AIM OF THE TASK: Omit the images. Copy each entry word for word.

RECORDS FOR THIS TASK:
◇ ◇ ◇ ◇
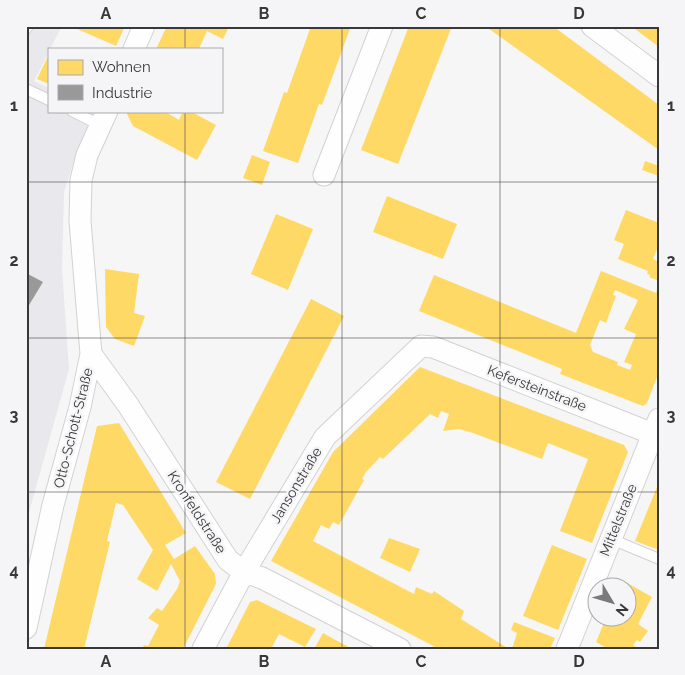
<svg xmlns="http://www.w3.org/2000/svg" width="685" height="675" font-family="Raleway,sans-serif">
<rect width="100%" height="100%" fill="#f6f6f6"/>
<path fill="#e8e8ed" d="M 26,26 L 62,26 L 50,49 L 49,49 L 49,52 L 34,81 L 49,88 L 49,111 L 94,111 L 77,151 L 64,192 L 62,269 L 69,369 L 26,523 Z"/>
<path fill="#ffd966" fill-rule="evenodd" d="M 75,26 L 125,26 L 116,46 L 75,28 Z
M 167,26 L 223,26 L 228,29 L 223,39 L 207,31 L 199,49 L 156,49 Z
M 311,26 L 351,26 L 322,105 L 319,104 L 298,163 L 263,151 L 284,92 L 287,93 Z
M 409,26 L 452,26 L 398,164 L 361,150 Z
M 485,26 L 553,26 L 659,105 L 659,150 Z
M 631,26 L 659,26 L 659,47 Z
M 49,54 L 49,84 L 37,79 Z
M 128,111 L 164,111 L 179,120 L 183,111 L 190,111 L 216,125 L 197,160 L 133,126 L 127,114 Z
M 252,155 L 270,162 L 262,185 L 243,178 Z
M 645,161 L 659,166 L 659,176 L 642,170 Z
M 387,196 L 457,224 L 443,259 L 373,232 Z
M 626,210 L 659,223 L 659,244 L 653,259 L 659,262 L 659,281 L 649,277 L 650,275 L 647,274 L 648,271 L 618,259 L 624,244 L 614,240 Z
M 276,214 L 313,229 L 288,290 L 251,274 Z
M 105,269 L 139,274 L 134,313 L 145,316 L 134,346 L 115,339 L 106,327 Z
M 601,271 L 656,293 L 659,285 L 659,372 L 647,403 L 643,406 L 560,374 L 562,369 L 419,311 L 434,275 L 576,333 ZM 615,290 L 638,300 L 624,329 L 636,334 L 624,362 L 632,365 L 630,370 L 617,365 L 618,362 L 593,352 L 590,345 L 600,320 L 606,323 L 616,296 L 613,295 Z
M 311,299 L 344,316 L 250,499 L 216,482 Z
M 420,367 L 624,445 L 628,452 L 592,543 L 560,531 L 588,459 L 548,443 L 542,459 L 473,433 L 459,429 L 443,431 L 449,414 L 441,411 L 438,418 L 430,414 L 383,459 L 380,457 L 366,472 L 362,479 L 364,480 L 339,525 L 333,522 L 329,529 L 321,525 L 313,541 L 414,594 L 416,587 L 432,594 L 434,591 L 464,611 L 461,619 L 509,649 L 439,649 L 271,561 L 333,452 Z
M 119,423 L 186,533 L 165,545 L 174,559 L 195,546 L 215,574 L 216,584 L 183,649 L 142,649 L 144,645 L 148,646 L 159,625 L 148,618 L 157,608 L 162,611 L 177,589 L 180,581 L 171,564 L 157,591 L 137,579 L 153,550 L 123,505 L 116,503 L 107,541 L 110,542 L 84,649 L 44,649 L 97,426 Z
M 659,482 L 659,550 L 635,541 Z
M 389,538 L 420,549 L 410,572 L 380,558 Z
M 552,545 L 587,559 L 558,630 L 523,616 Z
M 622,580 L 652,597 L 638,624 L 648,631 L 640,642 L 637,640 L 633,645 L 638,649 L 608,649 L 596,642 L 606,618 L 628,618 L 628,588 L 619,588 Z
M 257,600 L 316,629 L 305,647 L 279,634 L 271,649 L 226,649 L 250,602 Z
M 514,622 L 555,638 L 550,649 L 512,649 L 517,633 L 511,630 Z
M 323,633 L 352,649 L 314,649 Z"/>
<path fill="#999" d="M 26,273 L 43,282 L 26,310 Z"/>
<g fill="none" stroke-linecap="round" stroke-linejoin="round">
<defs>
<path id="lane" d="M 26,29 L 28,26
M 26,89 L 49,100
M 72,111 L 100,125
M 611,539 L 659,559"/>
<path id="street" d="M 592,26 L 659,76
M 134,49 L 144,26
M 324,175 L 382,26
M 91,354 L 128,405 L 228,560 L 244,572 L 262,578 L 400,649
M 26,628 L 53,505 L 80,407 L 91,354 L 80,221 L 81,180 L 87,155 L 107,111
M 203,649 L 244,572 L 325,437 L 421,346 L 433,347 L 653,434
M 567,649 L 659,419"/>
</defs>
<use href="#lane" stroke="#d2d2d2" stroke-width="12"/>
<use href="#street" stroke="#d2d2d2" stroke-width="23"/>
<use href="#lane" stroke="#fefefe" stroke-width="10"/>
<use href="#street" stroke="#fefefe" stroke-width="21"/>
</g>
<path fill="none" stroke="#383839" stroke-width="1" stroke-opacity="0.55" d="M 185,26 L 185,49M 342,26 L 342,649M 500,26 L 500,649M 185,111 L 185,649M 26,182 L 659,182M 26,338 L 659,338M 26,492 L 659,492"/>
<g text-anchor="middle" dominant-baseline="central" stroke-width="5" stroke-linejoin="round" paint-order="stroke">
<g font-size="14" fill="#383839" stroke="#f5f5f7">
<text transform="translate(537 388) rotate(21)">Kefersteinstraße</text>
<text transform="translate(73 428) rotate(-76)">Otto-Schott-Straße</text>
<text transform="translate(296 485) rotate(-59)">Jansonstraße</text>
<text transform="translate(197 512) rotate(57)">Kronfeldstraße</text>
<text transform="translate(618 520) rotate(-68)">Mittelstraße</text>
</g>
</g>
<rect width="685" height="675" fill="none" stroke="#f5f5f7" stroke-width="55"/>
<rect x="48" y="48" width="175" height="65" fill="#f5f5f7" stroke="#a9a9ab"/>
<rect x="58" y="60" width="25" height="15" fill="#ffd966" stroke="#a9a9ab"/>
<text x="92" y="72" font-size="15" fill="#383839">Wohnen</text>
<rect x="58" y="85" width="25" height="15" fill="#999999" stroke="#a9a9ab"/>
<text x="92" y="98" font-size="15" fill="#383839">Industrie</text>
<g transform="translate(612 602) rotate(128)"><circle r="24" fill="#f5f5f7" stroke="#a9a9ab"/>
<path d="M0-4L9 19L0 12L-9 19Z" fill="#7a7a7b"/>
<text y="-8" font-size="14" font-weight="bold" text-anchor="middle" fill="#383839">N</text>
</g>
<rect x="28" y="28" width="630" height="620" fill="none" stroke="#383839" stroke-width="2"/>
<g font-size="16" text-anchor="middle" font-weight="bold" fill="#383839">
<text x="106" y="19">A</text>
<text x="264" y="19">B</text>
<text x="421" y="19">C</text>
<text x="579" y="19">D</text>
<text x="14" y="111">1</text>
<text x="671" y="111">1</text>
<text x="14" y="266">2</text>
<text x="671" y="266">2</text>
<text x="14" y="421">3</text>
<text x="671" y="421">3</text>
<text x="14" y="576">4</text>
<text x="671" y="576">4</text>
<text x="106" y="667">A</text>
<text x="264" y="667">B</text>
<text x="421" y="667">C</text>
<text x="579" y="667">D</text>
</g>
</svg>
◇ ◇ ◇ ◇
ANSWER:
<svg xmlns="http://www.w3.org/2000/svg" width="685" height="675" font-family="Raleway,sans-serif">
<rect width="100%" height="100%" fill="#f6f6f6"/>
<path fill="#e8e8ed" d="M 26,26 L 62,26 L 50,49 L 49,49 L 49,52 L 34,81 L 49,88 L 49,111 L 94,111 L 77,151 L 64,192 L 62,269 L 69,369 L 26,523 Z"/>
<path fill="#ffd966" fill-rule="evenodd" d="M 75,26 L 125,26 L 116,46 L 75,28 Z
M 167,26 L 223,26 L 228,29 L 223,39 L 207,31 L 199,49 L 156,49 Z
M 311,26 L 351,26 L 322,105 L 319,104 L 298,163 L 263,151 L 284,92 L 287,93 Z
M 409,26 L 452,26 L 398,164 L 361,150 Z
M 485,26 L 553,26 L 659,105 L 659,150 Z
M 631,26 L 659,26 L 659,47 Z
M 49,54 L 49,84 L 37,79 Z
M 128,111 L 164,111 L 179,120 L 183,111 L 190,111 L 216,125 L 197,160 L 133,126 L 127,114 Z
M 252,155 L 270,162 L 262,185 L 243,178 Z
M 645,161 L 659,166 L 659,176 L 642,170 Z
M 387,196 L 457,224 L 443,259 L 373,232 Z
M 626,210 L 659,223 L 659,244 L 653,259 L 659,262 L 659,281 L 649,277 L 650,275 L 647,274 L 648,271 L 618,259 L 624,244 L 614,240 Z
M 276,214 L 313,229 L 288,290 L 251,274 Z
M 105,269 L 139,274 L 134,313 L 145,316 L 134,346 L 115,339 L 106,327 Z
M 601,271 L 656,293 L 659,285 L 659,372 L 647,403 L 643,406 L 560,374 L 562,369 L 419,311 L 434,275 L 576,333 ZM 615,290 L 638,300 L 624,329 L 636,334 L 624,362 L 632,365 L 630,370 L 617,365 L 618,362 L 593,352 L 590,345 L 600,320 L 606,323 L 616,296 L 613,295 Z
M 311,299 L 344,316 L 250,499 L 216,482 Z
M 420,367 L 624,445 L 628,452 L 592,543 L 560,531 L 588,459 L 548,443 L 542,459 L 473,433 L 459,429 L 443,431 L 449,414 L 441,411 L 438,418 L 430,414 L 383,459 L 380,457 L 366,472 L 362,479 L 364,480 L 339,525 L 333,522 L 329,529 L 321,525 L 313,541 L 414,594 L 416,587 L 432,594 L 434,591 L 464,611 L 461,619 L 509,649 L 439,649 L 271,561 L 333,452 Z
M 119,423 L 186,533 L 165,545 L 174,559 L 195,546 L 215,574 L 216,584 L 183,649 L 142,649 L 144,645 L 148,646 L 159,625 L 148,618 L 157,608 L 162,611 L 177,589 L 180,581 L 171,564 L 157,591 L 137,579 L 153,550 L 123,505 L 116,503 L 107,541 L 110,542 L 84,649 L 44,649 L 97,426 Z
M 659,482 L 659,550 L 635,541 Z
M 389,538 L 420,549 L 410,572 L 380,558 Z
M 552,545 L 587,559 L 558,630 L 523,616 Z
M 622,580 L 652,597 L 638,624 L 648,631 L 640,642 L 637,640 L 633,645 L 638,649 L 608,649 L 596,642 L 606,618 L 628,618 L 628,588 L 619,588 Z
M 257,600 L 316,629 L 305,647 L 279,634 L 271,649 L 226,649 L 250,602 Z
M 514,622 L 555,638 L 550,649 L 512,649 L 517,633 L 511,630 Z
M 323,633 L 352,649 L 314,649 Z"/>
<path fill="#999" d="M 26,273 L 43,282 L 26,310 Z"/>
<g fill="none" stroke-linecap="round" stroke-linejoin="round">
<defs>
<path id="lane" d="M 26,29 L 28,26
M 26,89 L 49,100
M 72,111 L 100,125
M 611,539 L 659,559"/>
<path id="street" d="M 592,26 L 659,76
M 134,49 L 144,26
M 324,175 L 382,26
M 91,354 L 128,405 L 228,560 L 244,572 L 262,578 L 400,649
M 26,628 L 53,505 L 80,407 L 91,354 L 80,221 L 81,180 L 87,155 L 107,111
M 203,649 L 244,572 L 325,437 L 421,346 L 433,347 L 653,434
M 567,649 L 659,419"/>
</defs>
<use href="#lane" stroke="#d2d2d2" stroke-width="12"/>
<use href="#street" stroke="#d2d2d2" stroke-width="23"/>
<use href="#lane" stroke="#fefefe" stroke-width="10"/>
<use href="#street" stroke="#fefefe" stroke-width="21"/>
</g>
<path fill="none" stroke="#383839" stroke-width="1" stroke-opacity="0.55" d="M 185,26 L 185,49M 342,26 L 342,649M 500,26 L 500,649M 185,111 L 185,649M 26,182 L 659,182M 26,338 L 659,338M 26,492 L 659,492"/>
<g text-anchor="middle" dominant-baseline="central" stroke-width="5" stroke-linejoin="round" paint-order="stroke">
<g font-size="14" fill="#383839" stroke="#f5f5f7">
<text transform="translate(537 388) rotate(21)">Kefersteinstraße</text>
<text transform="translate(73 428) rotate(-76)">Otto-Schott-Straße</text>
<text transform="translate(296 485) rotate(-59)">Jansonstraße</text>
<text transform="translate(197 512) rotate(57)">Kronfeldstraße</text>
<text transform="translate(618 520) rotate(-68)">Mittelstraße</text>
</g>
</g>
<rect width="685" height="675" fill="none" stroke="#f5f5f7" stroke-width="55"/>
<rect x="48" y="48" width="175" height="65" fill="#f5f5f7" stroke="#a9a9ab"/>
<rect x="58" y="60" width="25" height="15" fill="#ffd966" stroke="#a9a9ab"/>
<text x="92" y="72" font-size="15" fill="#383839">Wohnen</text>
<rect x="58" y="85" width="25" height="15" fill="#999999" stroke="#a9a9ab"/>
<text x="92" y="98" font-size="15" fill="#383839">Industrie</text>
<g transform="translate(612 602) rotate(128)"><circle r="24" fill="#f5f5f7" stroke="#a9a9ab"/>
<path d="M0-4L9 19L0 12L-9 19Z" fill="#7a7a7b"/>
<text y="-8" font-size="14" font-weight="bold" text-anchor="middle" fill="#383839">N</text>
</g>
<rect x="28" y="28" width="630" height="620" fill="none" stroke="#383839" stroke-width="2"/>
<g font-size="16" text-anchor="middle" font-weight="bold" fill="#383839">
<text x="106" y="19">A</text>
<text x="264" y="19">B</text>
<text x="421" y="19">C</text>
<text x="579" y="19">D</text>
<text x="14" y="111">1</text>
<text x="671" y="111">1</text>
<text x="14" y="266">2</text>
<text x="671" y="266">2</text>
<text x="14" y="421">3</text>
<text x="671" y="421">3</text>
<text x="14" y="576">4</text>
<text x="671" y="576">4</text>
<text x="106" y="667">A</text>
<text x="264" y="667">B</text>
<text x="421" y="667">C</text>
<text x="579" y="667">D</text>
</g>
</svg>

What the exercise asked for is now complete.